Jacket on the seabed
When it comes to making wind turbines, particular attention has to be paid to the components that will end up underwater. The wind turbine rests on a lattice structure known as a jacket, whose individual parts are extremely costly to produce - particularly the nodes. These are the components that interconnect the various tubes at the intersections of the lattice structure. It takes a welder between 30 and 50 passes to finish each part. "What would you say if I told you that, with our method, you need just a fraction of those passes?" says Nielsen. A modern node consists of three to five individual parts, basically two to four smaller tubes that connect to a larger one. LWT examined every joint and began drawing up a plan for an automated process. "Although there are some minor variations in welding depth and joint geometry at each of the joints, our experiments quickly revealed that the root welding method would work well in this case, too," Nielsen explains. Gas metal arc welding is used for the first root pass on the inside, and then all it takes is a single pass of laser hybrid welding on the outside - and the node is finished.

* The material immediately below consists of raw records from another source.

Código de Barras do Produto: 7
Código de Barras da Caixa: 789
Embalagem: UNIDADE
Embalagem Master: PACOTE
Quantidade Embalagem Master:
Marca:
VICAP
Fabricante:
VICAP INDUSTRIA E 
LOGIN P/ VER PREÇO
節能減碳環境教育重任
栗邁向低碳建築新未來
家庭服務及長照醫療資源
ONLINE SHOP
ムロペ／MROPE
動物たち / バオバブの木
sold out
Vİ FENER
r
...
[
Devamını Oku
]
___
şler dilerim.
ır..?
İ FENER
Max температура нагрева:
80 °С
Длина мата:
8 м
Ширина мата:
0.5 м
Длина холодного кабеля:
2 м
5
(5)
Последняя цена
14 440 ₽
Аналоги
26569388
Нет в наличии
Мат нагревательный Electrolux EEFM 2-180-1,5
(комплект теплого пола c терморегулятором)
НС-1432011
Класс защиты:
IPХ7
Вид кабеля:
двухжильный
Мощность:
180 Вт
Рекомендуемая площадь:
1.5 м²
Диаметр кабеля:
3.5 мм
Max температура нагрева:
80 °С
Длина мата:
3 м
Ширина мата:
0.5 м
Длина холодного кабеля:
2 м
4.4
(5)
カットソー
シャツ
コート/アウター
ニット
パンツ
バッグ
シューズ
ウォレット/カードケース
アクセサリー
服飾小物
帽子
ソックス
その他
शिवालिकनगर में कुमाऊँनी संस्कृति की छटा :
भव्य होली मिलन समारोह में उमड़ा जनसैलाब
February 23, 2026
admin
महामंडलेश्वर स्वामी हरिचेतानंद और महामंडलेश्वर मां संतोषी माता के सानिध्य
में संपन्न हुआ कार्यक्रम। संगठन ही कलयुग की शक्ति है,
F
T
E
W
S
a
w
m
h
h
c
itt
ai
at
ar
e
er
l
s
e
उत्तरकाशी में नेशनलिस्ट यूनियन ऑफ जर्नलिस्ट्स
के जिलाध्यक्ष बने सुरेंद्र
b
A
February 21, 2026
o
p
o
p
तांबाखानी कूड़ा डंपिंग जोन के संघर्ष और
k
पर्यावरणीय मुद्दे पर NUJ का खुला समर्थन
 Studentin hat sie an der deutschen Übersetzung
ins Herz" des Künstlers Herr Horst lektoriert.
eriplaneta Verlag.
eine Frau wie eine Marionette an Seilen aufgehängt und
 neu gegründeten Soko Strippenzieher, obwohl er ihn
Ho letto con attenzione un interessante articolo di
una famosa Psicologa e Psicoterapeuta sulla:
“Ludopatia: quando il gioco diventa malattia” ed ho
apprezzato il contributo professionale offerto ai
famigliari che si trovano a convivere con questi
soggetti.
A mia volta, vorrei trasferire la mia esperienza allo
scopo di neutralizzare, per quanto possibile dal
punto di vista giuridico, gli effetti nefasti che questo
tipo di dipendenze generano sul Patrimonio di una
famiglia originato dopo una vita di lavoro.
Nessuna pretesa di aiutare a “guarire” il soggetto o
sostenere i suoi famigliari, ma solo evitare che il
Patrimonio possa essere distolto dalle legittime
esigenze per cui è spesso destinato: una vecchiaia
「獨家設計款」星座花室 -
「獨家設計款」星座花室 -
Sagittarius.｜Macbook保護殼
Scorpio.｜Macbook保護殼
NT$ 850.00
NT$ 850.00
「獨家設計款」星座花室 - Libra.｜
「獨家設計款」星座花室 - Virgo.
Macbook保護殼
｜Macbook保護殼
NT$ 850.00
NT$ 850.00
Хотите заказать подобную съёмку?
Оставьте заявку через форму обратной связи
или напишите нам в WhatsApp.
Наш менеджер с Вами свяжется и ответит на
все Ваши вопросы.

Excellent results - but what now?
"Now the construction process for welding the full node takes just a few hours," says Nielsen happily. "With conventional methods, it would take somebody several days to do that!" So, does that mean that wind turbines made using laser hybrid welding will be sprouting up everywhere the next few years? Nielsen very much hopes so. The task of getting the method certified is almost finished, he says. “Now we just need someone bold enough to put it into practice,” he says. “I imagine that we will convince at least one manufacturer to take the plunge – everyone else will then follow suit.”